ざっと思い浮かべてみただけでも、暗闇。気圧。温度。湿度。有毒ガス。洞穴生物。感染症などといくらでも出てくる。
地の底に挑む探検家が如何に勇敢で逞しいのかわかるだろう。
儂が考古学の研究の一環で洞窟に潜った事があるけど、その時も高温多湿の暗闇に苦労していた。
あの儂が、だ。
専門家から聞いた話では、地下に百メートル潜るだけで気温が二度以上も上がるという。
その点、このオド・ネメニファーラ大空洞はだいぶ楽ができる。
マナとかいう不思議な存在のおかげか、それとも精霊族が環境整備でもしたのか。
一般的な問題の多くが解決されていた。
暗闇はマナの輝きがある。
有毒ガスは皆無。
洞窟生物は遺跡群に食べられる。
よって、感染症の心配もほとんどない。
実に快適な状況だ。
さすがに気圧や温度、湿度までは操れなかったみたいだけど、それだって一般的な洞窟とは違ってシンプルな大穴。

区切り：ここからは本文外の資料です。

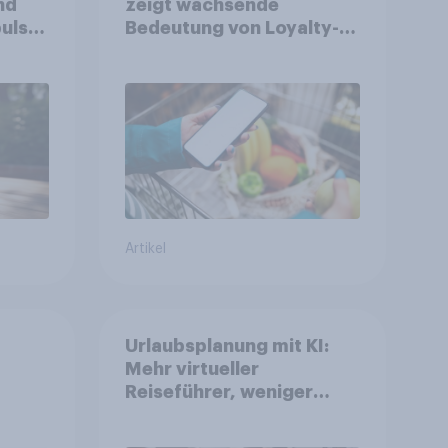
nd
zeigt wachsende
ulse
Bedeutung von Loyalty-
ppen
Apps im FMCG-Markt
Artikel
Urlaubsplanung mit KI:
Mehr virtueller
Reiseführer, weniger
Buchungsagent
gkeit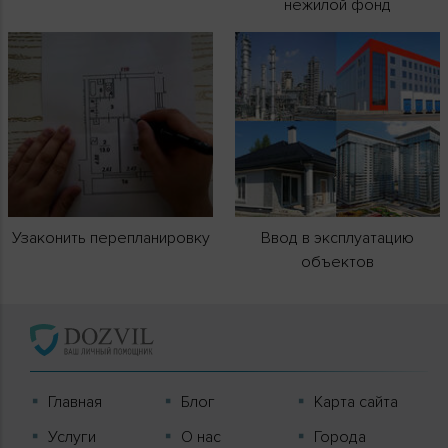
нежилой фонд
Узаконить перепланировку
Ввод в эксплуатацию
объектов
Главная
Блог
Карта сайта
Услуги
О нас
Города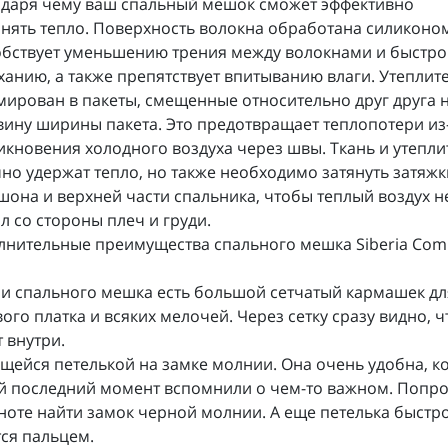
одаря чему ваш спальный мешок сможет эффективно
нять тепло. Поверхность волокна обработана силиконом
обствует уменьшению трения между волокнами и быстр
анию, а также препятствует впитыванию влаги. Утеплит
ирован в пакеты, смещенные относительно друг друга 
ину ширины пакета. Это предотвращает теплопотери из
кновения холодного воздуха через швы. Ткань и утепли
но удержат тепло, но также необходимо затянуть затяжк
она и верхней части спальника, чтобы теплый воздух н
л со стороны плеч и груди.
нительные преимущества спального мешка Siberia Com
и спального мешка есть большой сетчатый кармашек дл
ого платка и всяких мелочей. Через сетку сразу видно, ч
 внутри.
щейся петелькой на замке молнии. Она очень удобна, ко
й последний момент вспомнили о чем-то важном. Попро
ноте найти замок черной молнии. А еще петелька быстр
ся пальцем.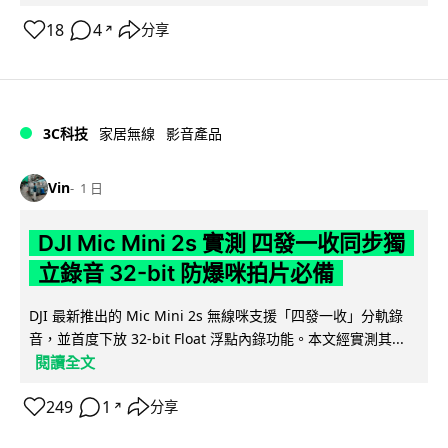
18
4
分享
↗
3C科技
家居無線
影音產品
Vin
1 日
DJI Mic Mini 2s 實測 四發一收同步獨
立錄音 32-bit 防爆咪拍片必備
DJI 最新推出的 Mic Mini 2s 無線咪支援「四發一收」分軌錄
音，並首度下放 32-bit Float 浮點內錄功能。本文經實測其...
閱讀全文
249
1
分享
↗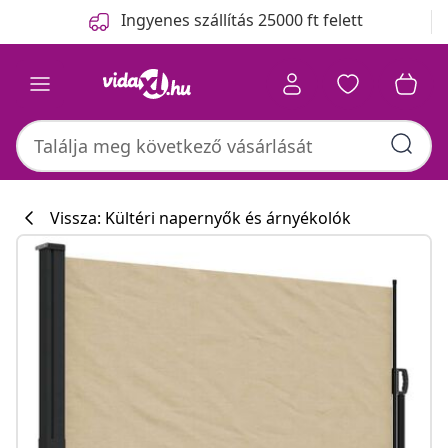
Előző
Következő
Ingyenes szállítás 25000 ft felett
Vissza: Kültéri napernyők és árnyékolók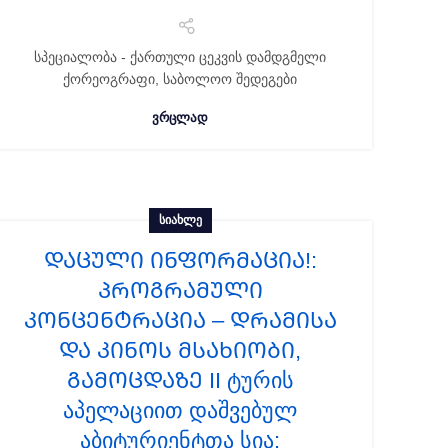
სპეციალობა - ქართული ცეკვის დამდგმელი
ქორეოგრაფი, საბოლოო შედეგები
ᲕᲠᲪᲚᲐᲓ
ᲡᲘᲐᲮᲚᲔ
ᲓᲐᲪᲣᲚᲘ ᲘᲜᲤᲝᲠᲛᲐᲪᲘᲐ!:
პროგრამული
კონცენტრაცია – დრამისა
და კინოს მსახიობი,
გამოცდაზე II ტურის
აპელაციით დაშვებულ
აბიტურიენტთა სია: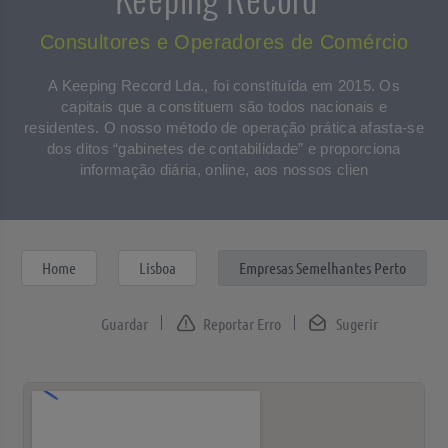
Consultores e Operadores de Comércio
A Keeping Record Lda., foi constituída em 2015. Os
capitais que a constituem são todos nacionais e
residentes. O nosso método de operação prática afasta-se
dos ditos “gabinetes de contabilidade” e proporciona
informação diária, online, aos nossos clien
Home
Lisboa
Empresas Semelhantes Perto
Reportar Erro
Sugerir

風の通りがあるから温度や湿度は極端な値にもならない。
「以上が注意点だね」
「今から扉を開けるが、気を付けて進むように」
とまあ、中層に入る前に警備の門番さんたちに注意を受けたわけだ。
遺跡学科の生徒の中には遺跡には詳しくても、気圧の変化とかに詳しくない人間もいるため、注意勧告が義務になっている。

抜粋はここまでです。